|Published||[London: W. Barrett, 1615]|
|Dimensions||Image 97 x 121, Plate 101 x 127, Sheet 274 x 184 mm|
A depiction of Charon's Cave, on the shores of Lake Agnano in southern Italy. The image shows a group of men ushering a dog into the cave mouth, to test its safety before entering in themselves. The dog in fact dies from the warm carbonic acid gas that fills the cave. Smoke plumes from the remains of a Roman building labelled 'Saint German's Stove'. The engraver has taken some artistic licence by adding a skeleton appearing out of the smoke, wielding an arrow at the men below.
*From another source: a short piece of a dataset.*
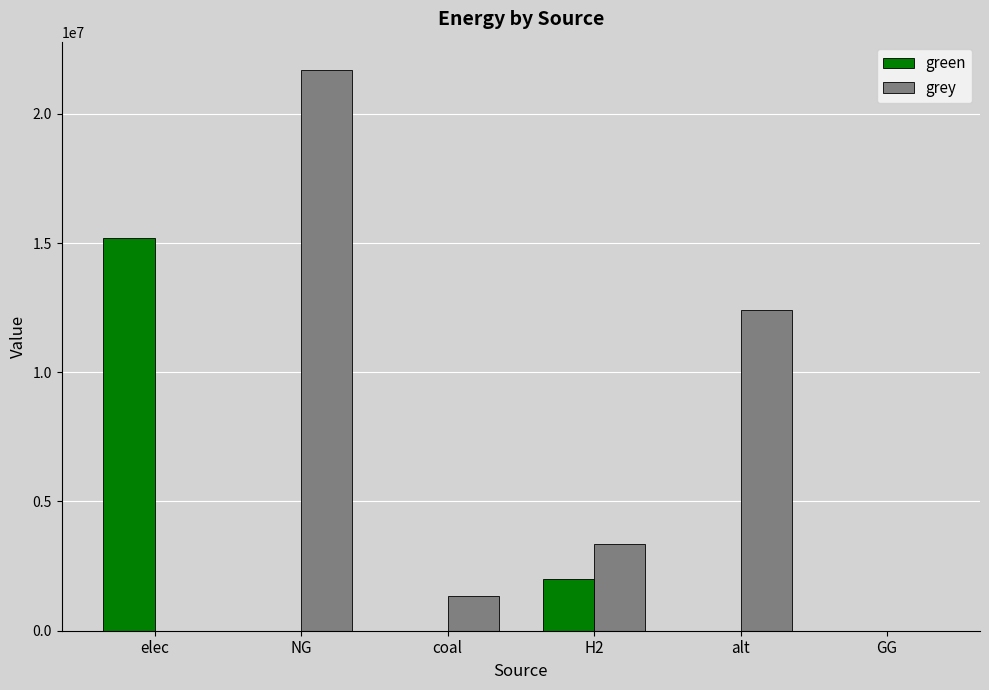

Reading left to right, extract all data points from this chart.

green: elec=15183789.1	NG=0.0	coal=0.0	H2=2000000.0	alt=0.0	GG=0.0
grey: elec=0.0	NG=21706494.3	coal=1330580.9	H2=3337600.8	alt=12393457.5	GG=0.0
An illustration from George Sandy's four volume work 'A Relation of a Journey begun An: Dom: 1610. Foure Bookes. Containing a description of the Turkish Empire, of AEgypt, of the Holy Land, of the Remote parts of Italy, and Ilands adioyning'.
Francis Delaram (active 1615-1627) was a British engraver. Nothing is known of Delaram's life apart from what can be deduced from his prints. Most of them are portraits or title-pages, but Delaram was also responsible for some early books of flowers, beasts and birds, and probably the earliest English drawing book (of which no copy survives). While in London he worked for many publishers, including Compton Holland, Sudbury & Humble, Roger Daniell and Maurice Blount. He never acted as publisher himself.
George Sandys (1578-1644) was a British poet and politician. After studying at Oxford he became colonial treasurer for agriculture and industry of the Virginia Company. In his lifetime he was much admired as a translator of Latin poetry. In 1610, he spent a year in Turkey, Palestine and Egypt. His observations soon saw him regarded as a special authority on the Levant. His good documentation and literary bent marks the transition from travel literature of the sixteenth century to that of the seventeenth. It is also representative of those travel narratives that oscillate between geography, history and autobiographical travelogue of fluid and contradictory character. His publication made an essential contribution to the geographical and ethnographical knowledge of its time. It was translated into German and Flemish, and ran through nine editions in the seventeenth century alone.
Condition: Printed on full sheet with text above and below image. Second engraving of the Lake of Agnano on verso. Time toning. Wear and tear to margins.